WA biobank aims to cure hearing loss

An Australian first biobank to support research into gene therapies that could permanently cure certain types of hearing loss will be based in WA.


The Aussie Ear Bank is expected to be operational by the end of 2025 at the QEII Medical Centre in Nedlands.

The biobank, run by Ear Science Institute Australia, will store tissue related to genetic-associated hearing loss with the goal of advancing personalised care and new treatments.

The overall goal is to develop gene therapies to cure genetic hearing loss.

Ear Science founder and WA surgeon Professor Marcus Atlas said traditional causes of hearing loss, noise and age, were not the complete picture.

“The emerging research around the world and particularly at Ear Science is that genetics is the big new factor in middle age and older people’s hearing loss,” he said.

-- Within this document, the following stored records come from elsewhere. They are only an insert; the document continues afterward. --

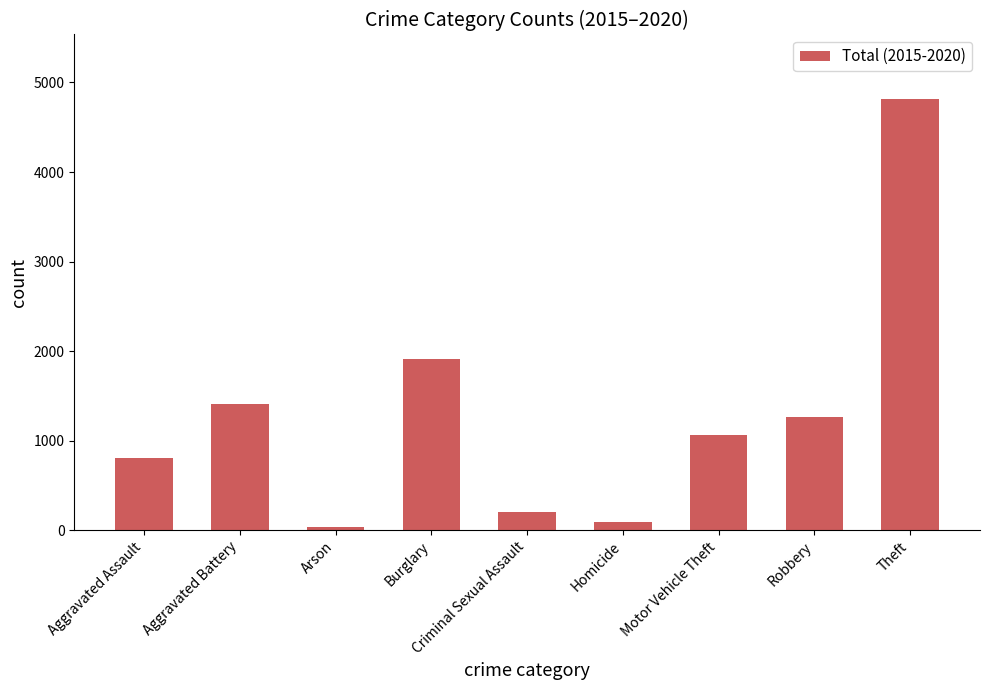

At which label does the data first exceed 1064?

Aggravated Battery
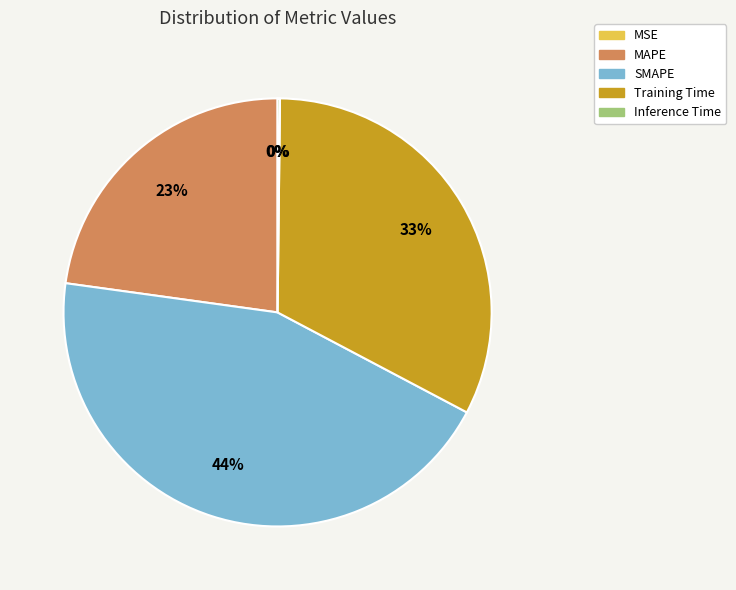

Approximately how many times larger is the value at MAPE compared to Training Time?

0.7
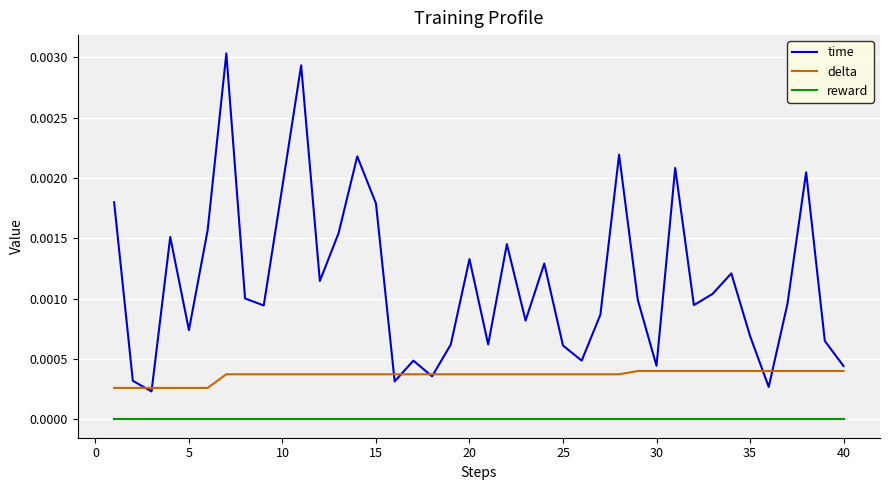

Which series has the widest spread of values?

time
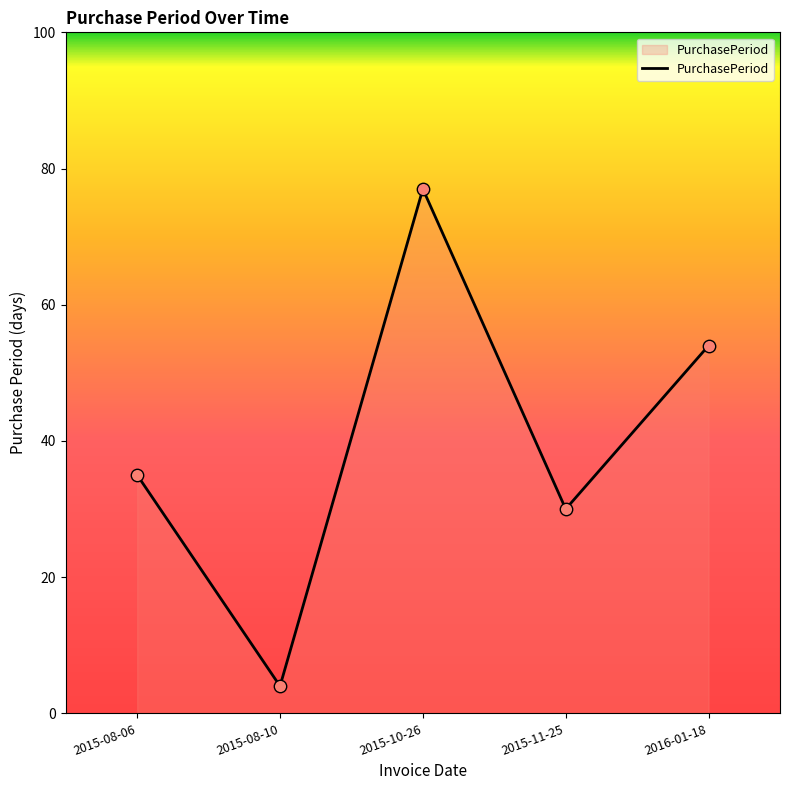

Approximately how many times larger is the value at 2015-10-26 compared to 2015-08-10?

19.2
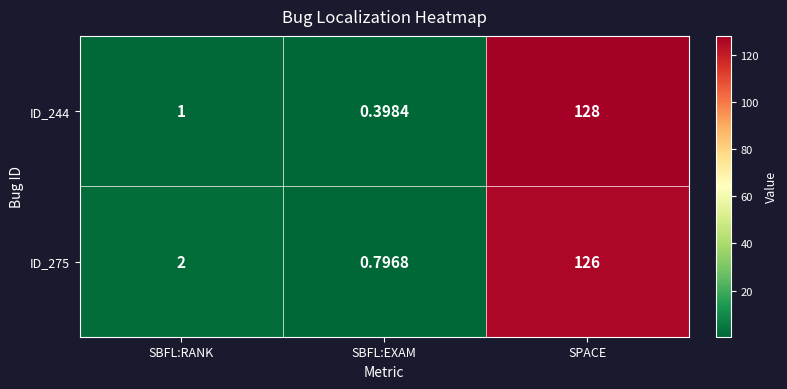

How many data points does each series have?

3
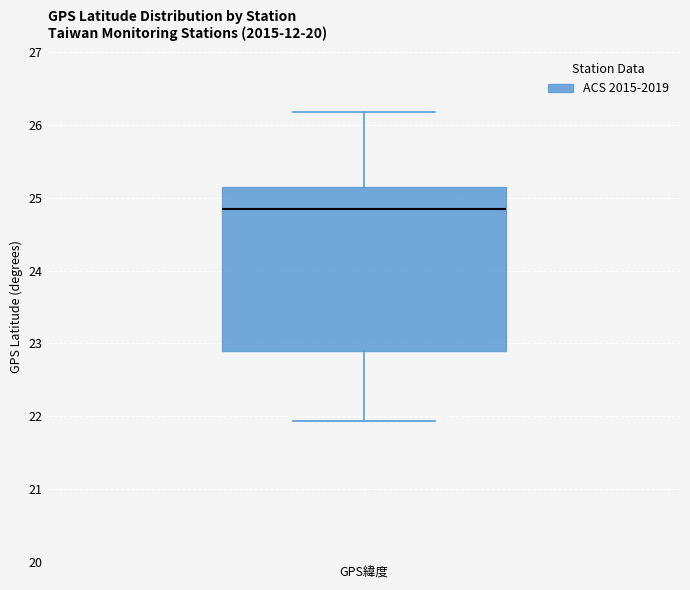

Where does the median line of the box for GPS緯度 sit on the y-axis? The values are not printed on the chart, so give them approximately, as read against the axis.

24.8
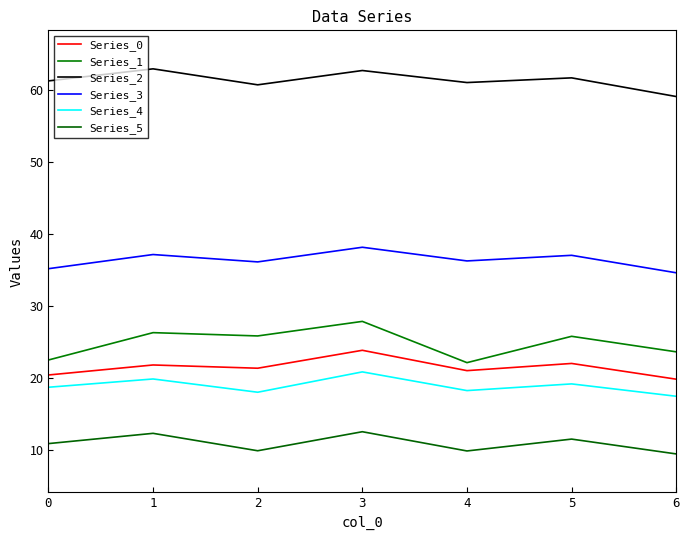

Which series changed the most between 2 and 3?

Series_4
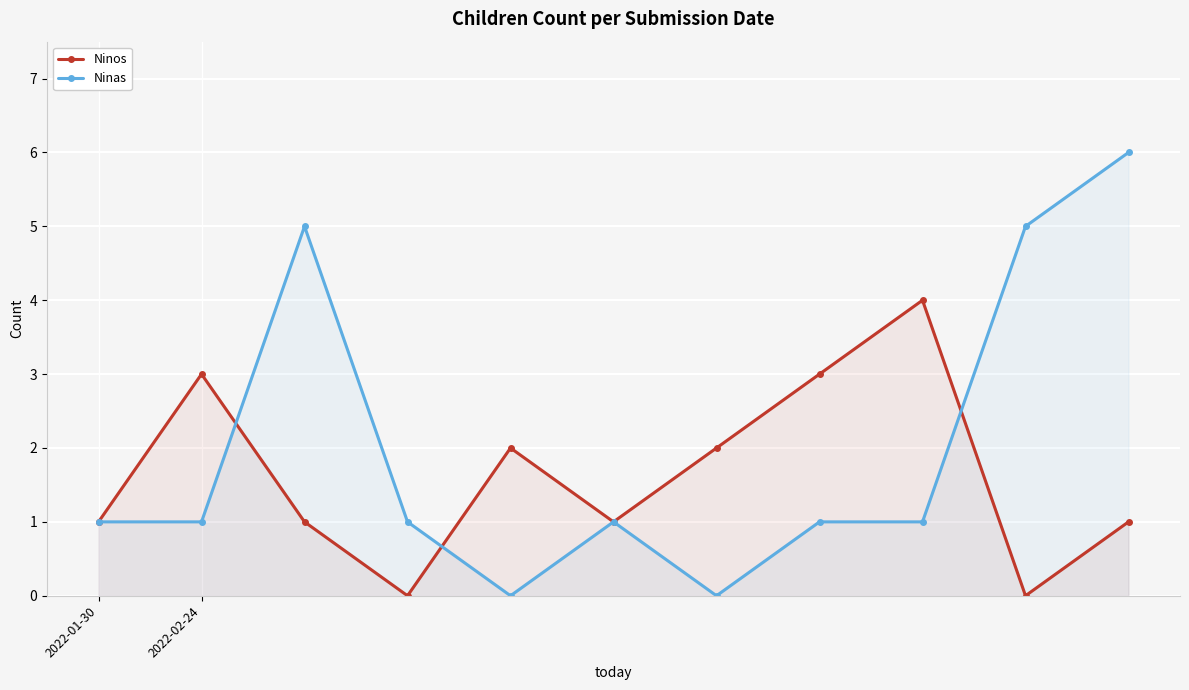

True or false: Ninas has more than 2 interior local peaks.

False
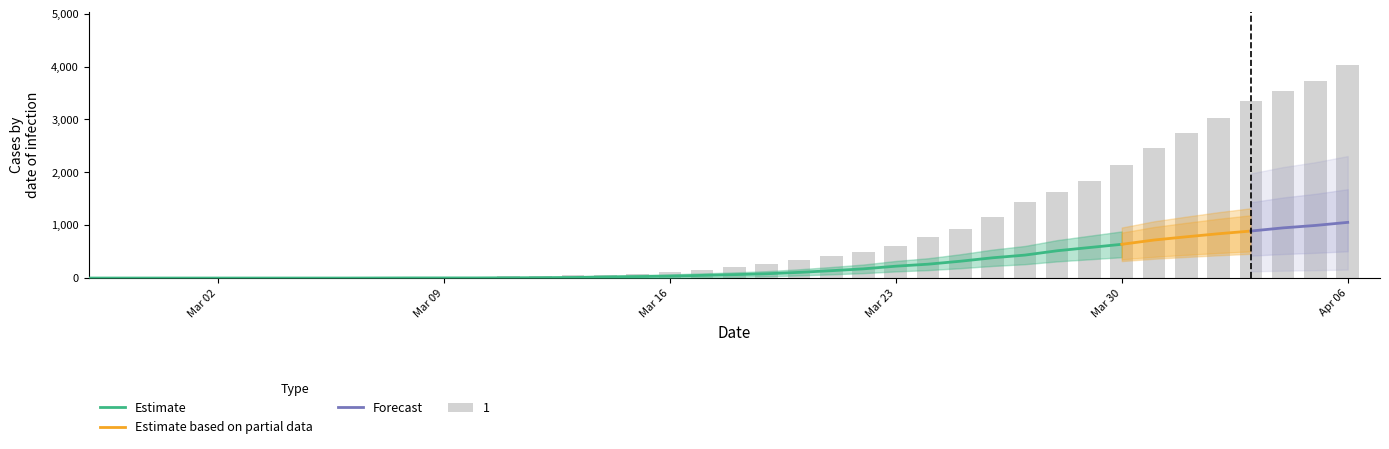

What is the difference between the maximum and minimum values?

4025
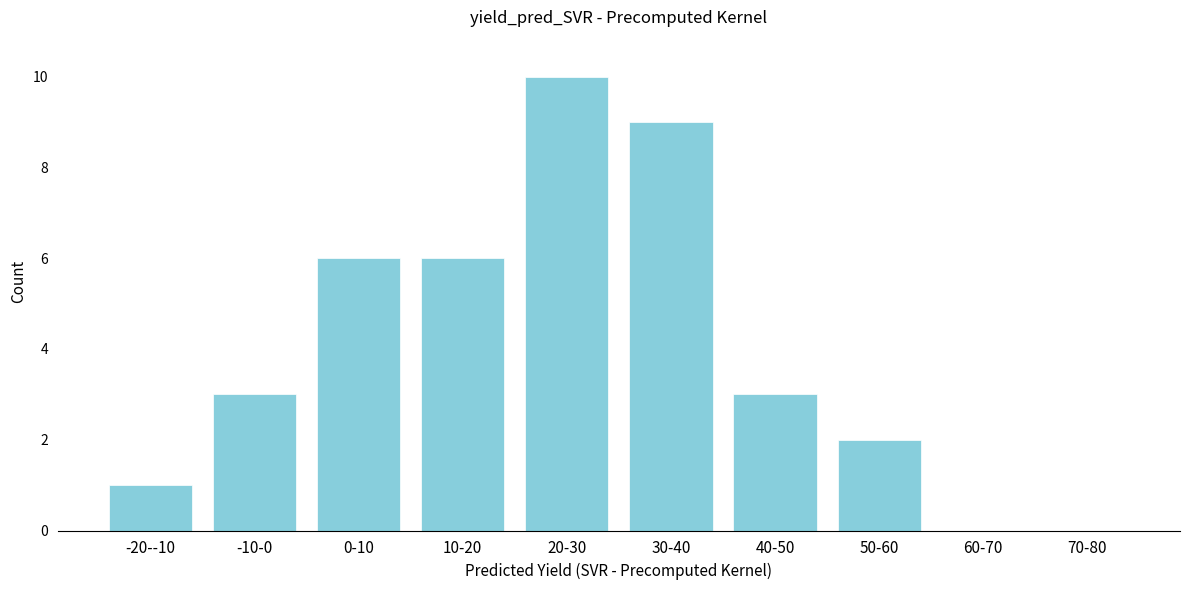

Reading left to right, list all the values displayed in this chart.

-20--10=1	-10-0=3	0-10=6	10-20=6	20-30=10	30-40=9	40-50=3	50-60=2	60-70=0	70-80=0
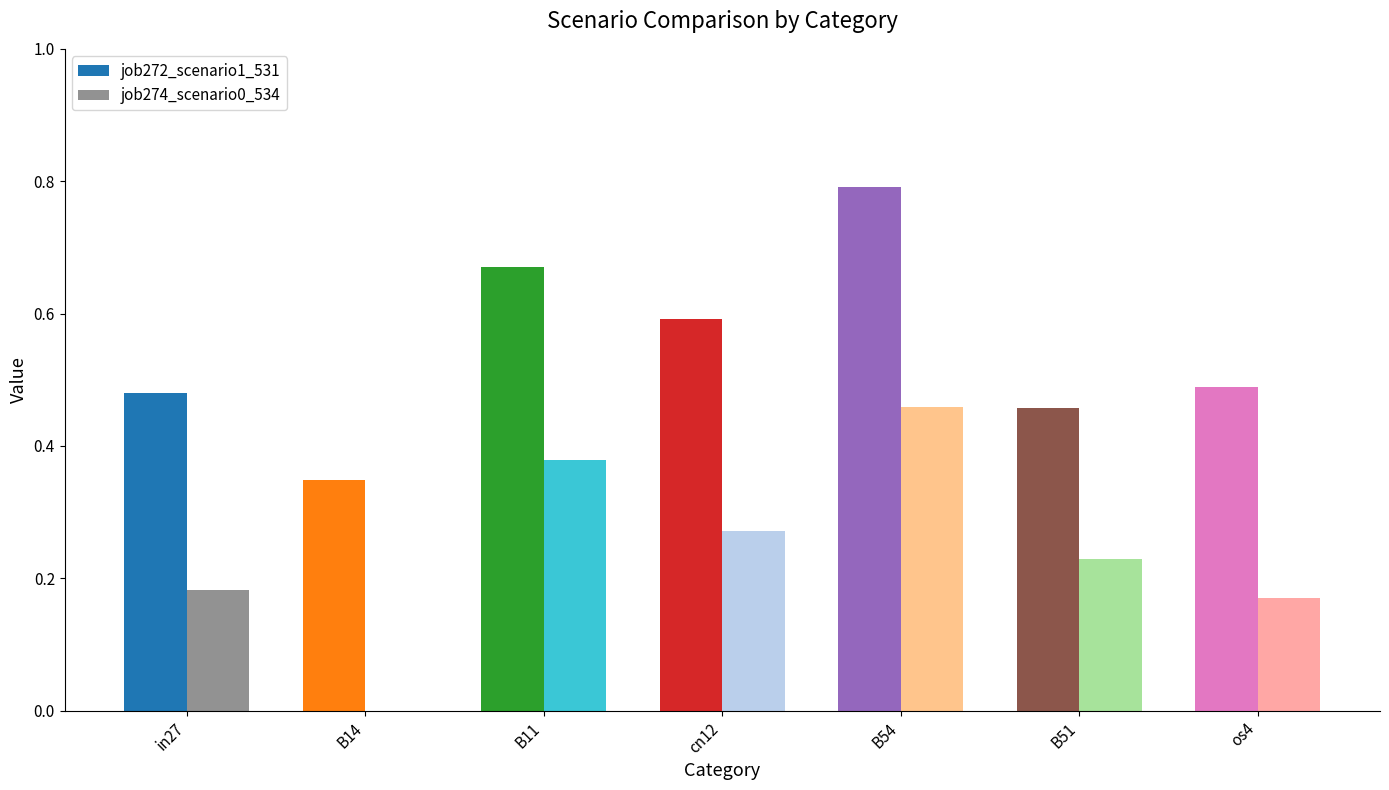

How many groups of bars are there?

7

“This is not what we thought before and it is a game-changing finding because it (hearing loss) is potentially treatable.”

Professor Marcus Atlas said gene therapy could be game-changing for hearing loss.

The biobank announcement follows the first-of-its-kind cure of a profoundly deaf 11-year-old boy in Philadelphia early last year who was born with a defective otoferlin gene.

He received a small dose of gene therapy containing a normal otoferlin gene directly into one ear. Four months later, he was able to hear his father’s voice and scissors clipping his hair.

The biobank will also include a digital registry of genetic samples, audiometric hearing assessment data, electrophysiological, and genetic analyses.

Ear Science and collaborators will work to address the many causes of genetic-associated hearing loss and hold clinical trials in WA, nationally and internationally.

Head of implant innovation Dr Christo Bester said pioneering gene therapy offered hope for restoring hearing in patients with genetic hearing loss.

“It is exciting that we have a way to cure a significant subset of hearing loss, particularly in kids,” he said.

“With 155 genes linked to hearing loss and new discoveries every day, navigating this complex genetic landscape presents a monumental challenge.

“Our breakthrough therapeutics are only possible through a unique collaboration within our biobank, which connects clinicians and community members with cutting-edge diagnostic tools and genetic analysis to pinpoint viable treatments.”

Dr Bester said hearing loss caused by other factors such as physical damage would still require assisted hearing devices.

The biobank will also provide genetic counselling to those that undergo gene therapy or provide genetic samples.

Hearing loss is a major contributor to global disability and currently affects more than 1.5 billion people, with the number projected to rise to 2.5 billion people globally by 2050, according to Ear Science.

About 13% of adults aged 60 years have disabling hearing loss rising to about 60% for those aged 90 years.

Permanent hearing loss is estimated to affect up to two in every 1,000 babies born. It increases during childhood to three per 1,000 children between the ages of nine to 16 years old.